Chalnoth said:
While it is true that you can decrease the entropy of a system by pumping energy into it, non-decreasing entropy is still taken to be more fundamental than energy conservation.
Why? They're both parts of the same process, I don't understand why one is taken to be more fundamental than the other.
It's like saying that in the sales process of a product is more fundamental the buying than the selling, it is just dependent on whose POV is used , the buyer's or the seller's.
Instead of entropy we could equally choose to use Free-energy=internal energy-unusable (T\Delta S) energy, which is a form of using an energy dynamic measure (free energy decreases the same way entropy increases) for instance when using Gibbs or Helmholtz free energy.
According to WP : "Free energy is that portion of any first-law energy that is available to perform thermodynamic work; i.e., work mediated by thermal energy. Free energy is subject to irreversible loss in the course of such work.
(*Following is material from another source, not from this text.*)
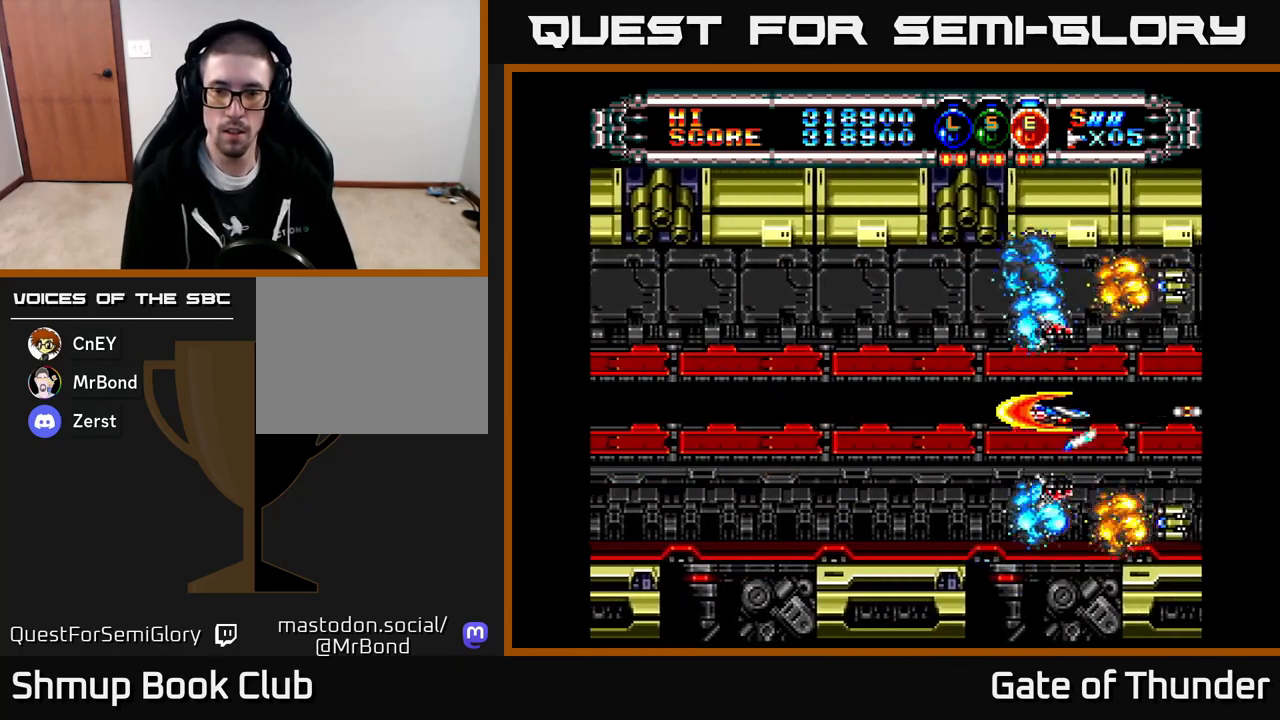
{"buttons": ["X"], "left_stick": "center", "events": []}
Since first-law energy is always conserved, it is evident that free energy is an expendable, second-law kind of energy that can perform work within finite amounts of time."
It is evident from this that the second and first law are inextricably interconnected, it makes little sense considering one more fundamental than the other except for special applications.
And makes no sense at all to claim one law holds and the other doesn't, since they are each based on the other holding true.
Chalnoth said:
Quantum effects, like the ones you mentioned, do not impact this argument because they tend to average out, producing no net change in energy.
Sure, in an equilibrium situation there is no net change of internal energy, this follows from the first law too.